= Eltham Ordinance =

Unrealised proposals put forward by Cardinal Thomas Wolsey

The Eltham Ordinance of January 1526 was the failed reform of the English court of Henry VIII by Cardinal Thomas Wolsey. It is named after the Eltham Palace in Kent, where Wolsey devised his plan. The Ordinance, which targeted Wolsey's influential opponents from the Privy Chamber, would have given the Cardinal immense political power, but the plan did not materialize.
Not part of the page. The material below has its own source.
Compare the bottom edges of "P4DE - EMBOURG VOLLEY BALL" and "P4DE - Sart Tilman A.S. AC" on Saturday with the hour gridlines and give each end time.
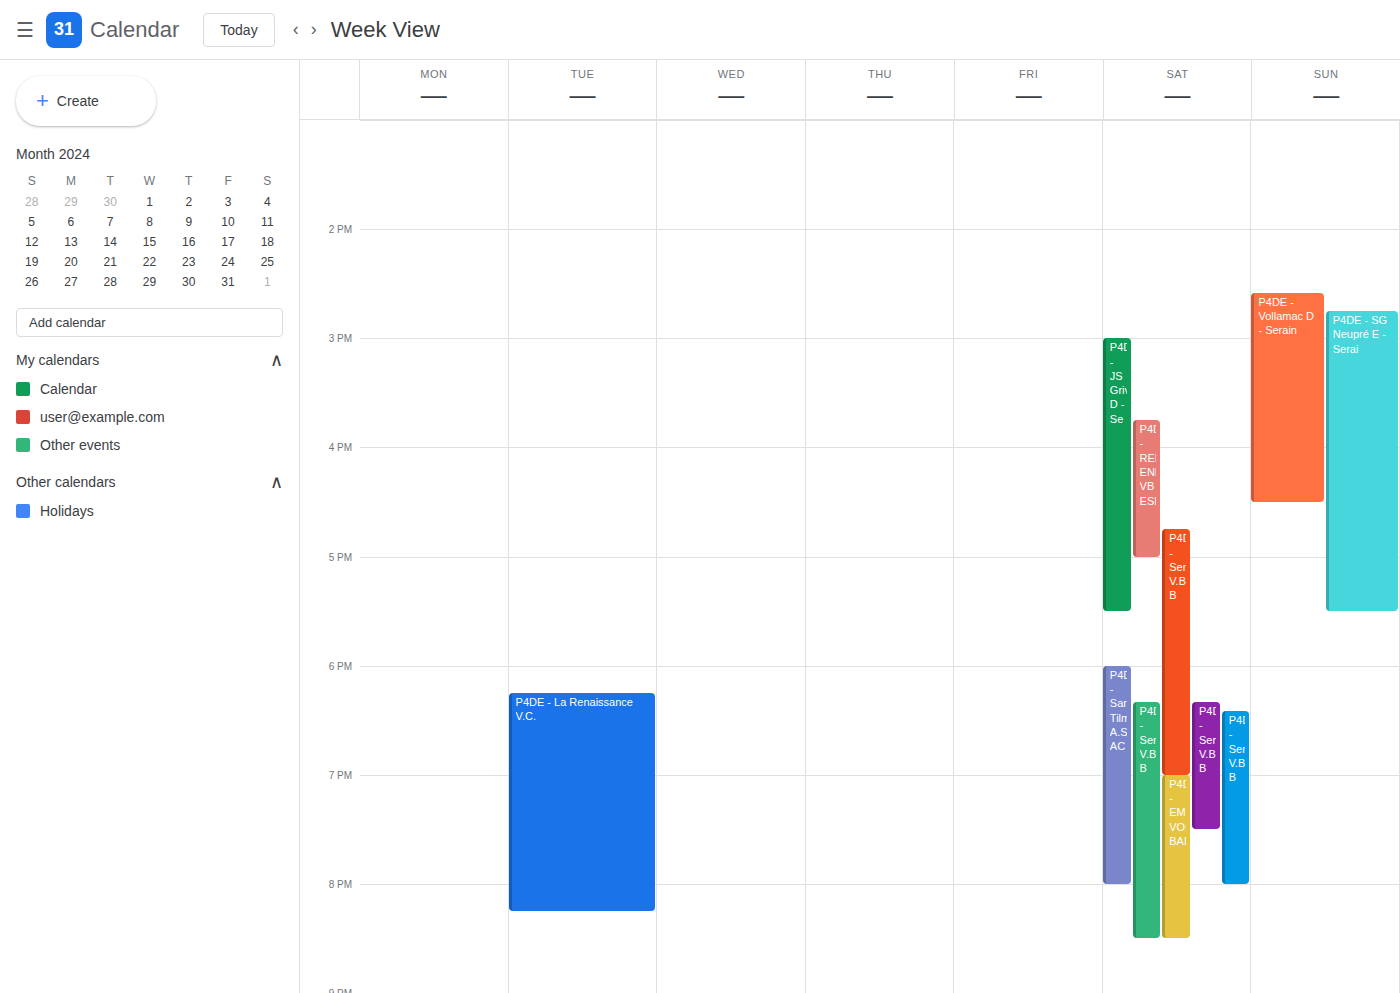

The text of the ordinance was printed by the Society of Antiquaries in 1790.

==Background==
Wolsey jealously watched the rising influence of Henry's courtiers. By around 1518, he himself amassed enough influence to control the access of lay courtiers to the king, but the Privy Chamber and the King's council remained a formidable obstacle. In 1526, Wolsey settled for a radical reform of the court. According to the Eltham Ordinance, the court council should have been reduced in size to a compact, working council that could accompany the King during his travels. There would have been twenty permanent council members, "the most important officers of the realm", who would meet the King daily at his dining chamber. They would have been free from private affairs and capable of giving attention to all the important issues of the government.

The Ordinance began with a statement that during Henry's absence from the Court in London the latter "hath been greatly hindered and in manner subverted, which by little and little is now come more and more unto an indirect course far from good constitutions of old times..." "rascals and vagabonds now spread and remaining and being in all the court..." Pincombe and Shrank wrote that the excuse of Henry's absence "was nothing more than a convenient fiction". The primary aim declared in the Ordinance was quite practical: to limit the expenses of the court, especially on the move. Royal Progresses of the Tudors, accompanied by countless courtiers, attendants, and their servants, devastated the country. The royal train had to move regularly to new areas simply to obtain new sources of food. Financial strain caused by England's wars with France was another consideration. However, the actual financial standing of the government and the degree of the need to control expenses remain uncertain.

==Content==
The Ordinance was presented as a serious attempt to reform the court, continuing the household reform of 1525, and formulated as a detailed set of rules regulating the life of the court. Pincombe and Shrank wrote that the degree of regulation, down to "the management of spent candles", was "utopian in scale and ambition". The lists of household items regulated by the Ordinance (like candle wax) provide historians with an insight into what was deemed expensive or rare. These items, now considered ordinary, formed the "spatial decorum" of the court. The Ordinance was filled with precautions against theft of household items, even furniture, indicating that such theft was commonplace. It attempted to expel "rascals and vagabonds" and replace them with "servants honest in gesture and behaviour". To maintain the moral standard, the Ordinance prescribed the creation of a perfectly transparent environment, devoid of private places, where every person would always be watched and evaluated. Pincombe and Shrank noted that the duality of imaginary order and real-life disorder evident in the Ordinance is also present in contemporary literature like the Welles Anthology and the plays of John Heywood.

Wolsey managed to steer the new council to judicial issues and away from foreign relations, thus completing the formation of the Star Chamber. Bishop John Clerk, Dean Richard Sampson, Secretary William Knight, and Chancellor Thomas More formed the inner permanent Council attendant to Henry, of which no less than two persons accompanied the King at all times. Wolsey's opponents. Sir William Compton, the Groom of the Stool, Sir Francis Bryan, Sir Nicholas Carew, and Thomas and George Boleyn, on the contrary, had to leave the court.

==Denouement==
Wolsey's plan as a whole, however, "did not leave the drawing board". In 1527, he failed to secure annulment of the marriage between Henry and Queen Catherine and fell out of favour. By 1529, he was stripped of his court office and property. After his death, the plan was resurrected by Thomas Cromwell in the Cromwellian Ordinances of 1538 – 1540.